EXERCISE DETAILS —
Rewrite the lines below as a numbered list, omitting any blank lines.
++++ GIVEN DATA ++++
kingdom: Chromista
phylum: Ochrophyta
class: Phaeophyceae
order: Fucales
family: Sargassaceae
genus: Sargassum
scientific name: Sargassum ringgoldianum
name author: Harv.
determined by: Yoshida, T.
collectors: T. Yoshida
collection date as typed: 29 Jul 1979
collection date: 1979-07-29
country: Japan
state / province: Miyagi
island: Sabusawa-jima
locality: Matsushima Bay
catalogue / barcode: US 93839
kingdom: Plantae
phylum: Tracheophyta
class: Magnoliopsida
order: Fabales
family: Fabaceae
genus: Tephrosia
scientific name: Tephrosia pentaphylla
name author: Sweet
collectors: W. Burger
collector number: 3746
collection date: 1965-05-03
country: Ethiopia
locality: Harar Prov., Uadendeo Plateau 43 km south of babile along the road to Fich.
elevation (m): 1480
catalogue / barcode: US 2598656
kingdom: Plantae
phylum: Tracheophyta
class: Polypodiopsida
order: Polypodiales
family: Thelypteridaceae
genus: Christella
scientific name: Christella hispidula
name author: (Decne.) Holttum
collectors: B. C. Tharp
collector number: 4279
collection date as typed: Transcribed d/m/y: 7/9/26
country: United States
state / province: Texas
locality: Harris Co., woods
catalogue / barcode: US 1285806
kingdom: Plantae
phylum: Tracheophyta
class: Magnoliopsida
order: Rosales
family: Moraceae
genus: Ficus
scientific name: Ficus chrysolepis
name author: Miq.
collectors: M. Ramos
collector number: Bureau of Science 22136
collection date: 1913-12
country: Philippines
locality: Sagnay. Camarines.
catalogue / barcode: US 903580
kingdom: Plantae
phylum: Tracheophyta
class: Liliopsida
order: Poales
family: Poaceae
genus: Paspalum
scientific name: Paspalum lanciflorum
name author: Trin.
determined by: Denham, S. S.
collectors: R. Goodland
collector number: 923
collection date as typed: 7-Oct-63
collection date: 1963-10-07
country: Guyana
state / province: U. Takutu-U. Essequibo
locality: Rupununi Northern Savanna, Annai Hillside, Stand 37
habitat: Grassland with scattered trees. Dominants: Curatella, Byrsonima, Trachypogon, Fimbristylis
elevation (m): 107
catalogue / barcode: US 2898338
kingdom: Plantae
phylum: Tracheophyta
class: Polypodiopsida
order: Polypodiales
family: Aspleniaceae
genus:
++++
EXERCISE ANSWER —
1. kingdom: Chromista
2. phylum: Ochrophyta
3. class: Phaeophyceae
4. order: Fucales
5. family: Sargassaceae
6. genus: Sargassum
7. scientific name: Sargassum ringgoldianum
8. name author: Harv.
9. determined by: Yoshida, T.
10. collectors: T. Yoshida
11. collection date as typed: 29 Jul 1979
12. collection date: 1979-07-29
13. country: Japan
14. state / province: Miyagi
15. island: Sabusawa-jima
16. locality: Matsushima Bay
17. catalogue / barcode: US 93839
18. kingdom: Plantae
19. phylum: Tracheophyta
20. class: Magnoliopsida
21. order: Fabales
22. family: Fabaceae
23. genus: Tephrosia
24. scientific name: Tephrosia pentaphylla
25. name author: Sweet
26. collectors: W. Burger
27. collector number: 3746
28. collection date: 1965-05-03
29. country: Ethiopia
30. locality: Harar Prov., Uadendeo Plateau 43 km south of babile along the road to Fich.
31. elevation (m): 1480
32. catalogue / barcode: US 2598656
33. kingdom: Plantae
34. phylum: Tracheophyta
35. class: Polypodiopsida
36. order: Polypodiales
37. family: Thelypteridaceae
38. genus: Christella
39. scientific name: Christella hispidula
40. name author: (Decne.) Holttum
41. collectors: B. C. Tharp
42. collector number: 4279
43. collection date as typed: Transcribed d/m/y: 7/9/26
44. country: United States
45. state / province: Texas
46. locality: Harris Co., woods
47. catalogue / barcode: US 1285806
48. kingdom: Plantae
49. phylum: Tracheophyta
50. class: Magnoliopsida
51. order: Rosales
52. family: Moraceae
53. genus: Ficus
54. scientific name: Ficus chrysolepis
55. name author: Miq.
56. collectors: M. Ramos
57. collector number: Bureau of Science 22136
58. collection date: 1913-12
59. country: Philippines
60. locality: Sagnay. Camarines.
61. catalogue / barcode: US 903580
62. kingdom: Plantae
63. phylum: Tracheophyta
64. class: Liliopsida
65. order: Poales
66. family: Poaceae
67. genus: Paspalum
68. scientific name: Paspalum lanciflorum
69. name author: Trin.
70. determined by: Denham, S. S.
71. collectors: R. Goodland
72. collector number: 923
73. collection date as typed: 7-Oct-63
74. collection date: 1963-10-07
75. country: Guyana
76. state / province: U. Takutu-U. Essequibo
77. locality: Rupununi Northern Savanna, Annai Hillside, Stand 37
78. habitat: Grassland with scattered trees. Dominants: Curatella, Byrsonima, Trachypogon, Fimbristylis
79. elevation (m): 107
80. catalogue / barcode: US 2898338
81. kingdom: Plantae
82. phylum: Tracheophyta
83. class: Polypodiopsida
84. order: Polypodiales
85. family: Aspleniaceae
86. genus:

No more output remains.